John R. Miller Proves Value in ‘Depreciated’
Don’t be fooled by the folksiness early on in John R. Miller’s Depreciated. The album casually saunters towards a full existential breakdown that’ll leave you gasping for air. A native of the Shenandoah Valley, Miller channels nearly every strain of country, rock, and roots you can think of into an interrogation of transience, belonging, and home.
Those first couple of songs, like “Looking Over My Shoulder,” in which the narrator tries to dodge an ex while he’s in town, give the album a stoner rock feel. Similarly, “Shenandoah Shakedown” and “Borrowed Time” paint a picture of someone down on their luck, waiting for things to turn around.

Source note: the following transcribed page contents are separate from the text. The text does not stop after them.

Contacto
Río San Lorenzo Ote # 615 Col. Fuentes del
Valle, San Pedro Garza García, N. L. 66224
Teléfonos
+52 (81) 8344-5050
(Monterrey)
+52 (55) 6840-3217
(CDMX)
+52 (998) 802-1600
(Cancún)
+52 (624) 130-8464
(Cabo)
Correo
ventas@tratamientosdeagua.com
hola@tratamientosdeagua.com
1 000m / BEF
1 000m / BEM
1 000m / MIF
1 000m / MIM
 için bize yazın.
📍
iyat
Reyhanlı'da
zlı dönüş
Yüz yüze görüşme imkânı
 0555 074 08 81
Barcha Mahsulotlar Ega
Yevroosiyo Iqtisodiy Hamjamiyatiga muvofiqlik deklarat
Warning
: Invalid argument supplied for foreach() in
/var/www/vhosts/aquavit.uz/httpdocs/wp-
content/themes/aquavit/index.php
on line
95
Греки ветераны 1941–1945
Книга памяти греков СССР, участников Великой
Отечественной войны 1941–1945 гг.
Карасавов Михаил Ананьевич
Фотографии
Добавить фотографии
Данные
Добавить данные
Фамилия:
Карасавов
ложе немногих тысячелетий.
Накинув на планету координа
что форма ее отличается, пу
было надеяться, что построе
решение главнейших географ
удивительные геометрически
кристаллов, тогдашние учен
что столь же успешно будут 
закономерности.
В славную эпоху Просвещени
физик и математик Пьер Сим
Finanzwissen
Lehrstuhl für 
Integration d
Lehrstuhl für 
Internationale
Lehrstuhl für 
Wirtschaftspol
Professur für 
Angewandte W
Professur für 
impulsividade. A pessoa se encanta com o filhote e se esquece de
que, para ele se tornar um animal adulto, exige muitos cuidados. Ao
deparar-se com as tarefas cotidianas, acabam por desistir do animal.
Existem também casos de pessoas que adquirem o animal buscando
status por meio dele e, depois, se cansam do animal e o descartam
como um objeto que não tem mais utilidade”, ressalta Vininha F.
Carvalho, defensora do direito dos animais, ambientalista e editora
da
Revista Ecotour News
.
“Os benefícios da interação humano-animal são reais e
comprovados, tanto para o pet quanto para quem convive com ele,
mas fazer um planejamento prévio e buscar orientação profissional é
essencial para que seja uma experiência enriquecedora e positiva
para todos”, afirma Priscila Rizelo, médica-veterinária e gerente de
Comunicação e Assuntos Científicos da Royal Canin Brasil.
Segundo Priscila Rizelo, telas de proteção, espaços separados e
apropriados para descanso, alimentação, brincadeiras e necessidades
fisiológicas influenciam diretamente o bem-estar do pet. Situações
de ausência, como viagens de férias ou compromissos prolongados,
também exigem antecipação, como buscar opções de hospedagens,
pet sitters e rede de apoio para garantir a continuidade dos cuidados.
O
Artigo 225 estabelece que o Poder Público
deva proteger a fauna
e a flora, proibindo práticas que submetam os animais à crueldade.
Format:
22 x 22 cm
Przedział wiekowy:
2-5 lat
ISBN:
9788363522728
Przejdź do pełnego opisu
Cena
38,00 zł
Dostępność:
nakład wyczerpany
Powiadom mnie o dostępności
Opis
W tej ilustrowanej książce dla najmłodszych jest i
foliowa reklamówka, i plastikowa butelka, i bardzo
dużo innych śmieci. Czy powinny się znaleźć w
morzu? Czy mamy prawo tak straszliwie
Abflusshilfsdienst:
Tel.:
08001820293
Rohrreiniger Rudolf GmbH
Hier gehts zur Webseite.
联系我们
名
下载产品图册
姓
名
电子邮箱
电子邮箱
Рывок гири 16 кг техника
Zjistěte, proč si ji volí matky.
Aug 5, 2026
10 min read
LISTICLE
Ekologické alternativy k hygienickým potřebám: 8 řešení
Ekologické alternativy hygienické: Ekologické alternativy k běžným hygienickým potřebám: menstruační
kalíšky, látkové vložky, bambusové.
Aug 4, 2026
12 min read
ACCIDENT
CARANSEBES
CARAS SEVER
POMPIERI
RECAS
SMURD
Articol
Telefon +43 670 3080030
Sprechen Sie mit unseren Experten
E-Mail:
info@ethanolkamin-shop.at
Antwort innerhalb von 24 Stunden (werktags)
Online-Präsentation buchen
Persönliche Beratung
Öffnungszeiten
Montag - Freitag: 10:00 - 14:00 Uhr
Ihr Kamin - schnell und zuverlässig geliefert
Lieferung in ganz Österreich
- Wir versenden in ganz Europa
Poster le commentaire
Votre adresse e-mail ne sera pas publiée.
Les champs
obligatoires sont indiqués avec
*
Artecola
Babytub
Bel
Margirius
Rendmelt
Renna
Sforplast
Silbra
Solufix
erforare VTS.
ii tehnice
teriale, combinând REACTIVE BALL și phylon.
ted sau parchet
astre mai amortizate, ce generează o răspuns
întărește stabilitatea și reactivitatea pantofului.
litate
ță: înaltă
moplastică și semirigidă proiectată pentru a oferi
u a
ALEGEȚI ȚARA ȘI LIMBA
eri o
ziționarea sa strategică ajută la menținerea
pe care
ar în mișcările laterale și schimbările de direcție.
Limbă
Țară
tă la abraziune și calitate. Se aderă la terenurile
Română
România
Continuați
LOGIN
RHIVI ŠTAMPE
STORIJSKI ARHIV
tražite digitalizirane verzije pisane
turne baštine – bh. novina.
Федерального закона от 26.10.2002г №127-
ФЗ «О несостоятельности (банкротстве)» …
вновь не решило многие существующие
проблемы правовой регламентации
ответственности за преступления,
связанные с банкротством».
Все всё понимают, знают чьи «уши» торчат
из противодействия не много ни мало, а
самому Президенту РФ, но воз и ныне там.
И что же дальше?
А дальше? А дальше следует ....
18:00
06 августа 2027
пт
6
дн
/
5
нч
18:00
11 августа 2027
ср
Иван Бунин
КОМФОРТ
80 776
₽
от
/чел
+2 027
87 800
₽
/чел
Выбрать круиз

The songs have a deliciously lush ’70s Southern rock feel, evoking a sense of lost idealism and a shrug of the shoulders —things may have not worked out, but the weed’s still good.
Depreciated shines when we hear Miller truly write from the heart. “Faustina” takes the tried-and-true road song and cuts to the bone. With sparse instrumentation and Russ Pahl’s restrained weeping on pedal steel, Miller centers his own voice as he details the regrets he has in a life constantly on the move. But Miller finds new imagery to evoke the true depths of his sorrow, delivered with an almost tongue-in-cheek attitude: The Devil will reap what Miller has sown someday, but it hasn’t happened yet.
There’s no question that Miller knows his stuff: Whether it’s the gentle instrumental of “What’s Left of the Valley” or the hard-hitting stomp of “Old Dance Floor,” Miller and his band tackle Depreciated’s textures with confidence and aplomb. For an album that focuses on isolation and loneliness, the band’s cohesiveness will pull you into its warm embrace. In spite of the subject matter, the sense of fun and adventure in all of these recordings can’t help but bleed through the speakers. If you’re in need of a reminder that you’re not alone, and your misery needs company, Depreciated is it.